The PDF of Convention Book: Void Engineers is 50% off for TODAY ONLY!

4 thoughts on “Day 18: Convention Book: Void Engineers”

  1. ALL of the Convention books are fantastic, Ryan. You did excellent work with them and they’ve seen a lot of use in the games I’ve been in. Not even just Mage games, which is a testament to how great the content was within them.

    Reply
  2. The Void Engineers have been very well handled ever since Guide to the Technocracy, and this book delivered more than I could have hoped. When the penny dropped on Threat Null, it was the best sort of reveal… And what I mean by that is how Threat Null’s narrative impact played out here.

    First, it was just a shadowy, ‘mystery that we dare not name’ sort of thing. Then we read that whole ‘what they call themselves,’ which felt like only an incongruity but not too scary. THEN the full impact of what Treat Null represents sets in, and holy s**t! It’s scary on a level that boggles the mind… And I still don’t know what to do with that bombshell. I mean that with the highest respect, of course!

    Reply
  3. I’m so glad that you did this article, for the Threat Null reveal was just awesome and so very worthy of drawing attention to!
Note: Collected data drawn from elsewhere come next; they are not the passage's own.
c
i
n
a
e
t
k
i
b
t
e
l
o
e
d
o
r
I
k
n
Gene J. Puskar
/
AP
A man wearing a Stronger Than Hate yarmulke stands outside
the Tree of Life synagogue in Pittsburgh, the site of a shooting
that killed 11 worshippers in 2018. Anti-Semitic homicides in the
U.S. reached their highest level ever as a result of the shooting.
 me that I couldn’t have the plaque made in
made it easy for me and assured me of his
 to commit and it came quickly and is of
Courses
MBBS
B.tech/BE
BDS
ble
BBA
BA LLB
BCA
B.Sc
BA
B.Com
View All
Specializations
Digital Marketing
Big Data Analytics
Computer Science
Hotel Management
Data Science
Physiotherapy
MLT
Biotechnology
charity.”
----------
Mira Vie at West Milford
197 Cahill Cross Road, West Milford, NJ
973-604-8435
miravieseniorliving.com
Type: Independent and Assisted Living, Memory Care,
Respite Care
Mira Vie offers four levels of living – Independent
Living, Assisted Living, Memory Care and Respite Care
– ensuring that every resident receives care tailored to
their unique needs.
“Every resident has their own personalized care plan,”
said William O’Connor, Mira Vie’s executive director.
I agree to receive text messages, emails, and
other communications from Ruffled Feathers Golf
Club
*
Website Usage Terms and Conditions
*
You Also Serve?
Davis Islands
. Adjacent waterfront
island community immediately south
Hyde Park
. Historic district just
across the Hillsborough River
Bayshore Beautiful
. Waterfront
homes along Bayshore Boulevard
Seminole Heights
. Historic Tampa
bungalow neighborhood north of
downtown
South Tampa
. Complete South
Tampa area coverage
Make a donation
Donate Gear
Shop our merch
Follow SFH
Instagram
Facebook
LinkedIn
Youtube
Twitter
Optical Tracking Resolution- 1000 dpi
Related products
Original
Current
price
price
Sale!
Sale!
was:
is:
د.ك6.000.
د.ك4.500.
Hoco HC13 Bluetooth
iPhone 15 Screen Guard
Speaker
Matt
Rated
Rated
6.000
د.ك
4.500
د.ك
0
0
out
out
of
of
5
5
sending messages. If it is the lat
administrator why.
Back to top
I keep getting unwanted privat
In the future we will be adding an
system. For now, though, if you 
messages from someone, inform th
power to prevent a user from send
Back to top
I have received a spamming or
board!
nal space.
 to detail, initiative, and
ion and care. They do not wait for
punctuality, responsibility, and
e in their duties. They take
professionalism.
    Reading each Technocracy book, I was so curious, and the wait was well worth the pay-off. Its just one of those cool twists, the sort of thing that keeps me and my friends coming back to roleplay games.

    Serious congrats and sincere thanks to everyone involved in Void Engineers!

    Reply
  4. man, the revised Conventionbooks were great. they really solidified the Technocracy as the obvious good guys of the setting. VE wasn’t my favorite–’cause they’re my favorite Convention and it made me sad to see them battered that way–but there was that line at the end with the ItXer who was gonna execute the fallen Etherite and one of the BCDs shouted, “Stop! He’s one of ours!” I teared up a bit.

    I hope if Mage gets a 4th Ed that this is the vision of the Technocracy we get there.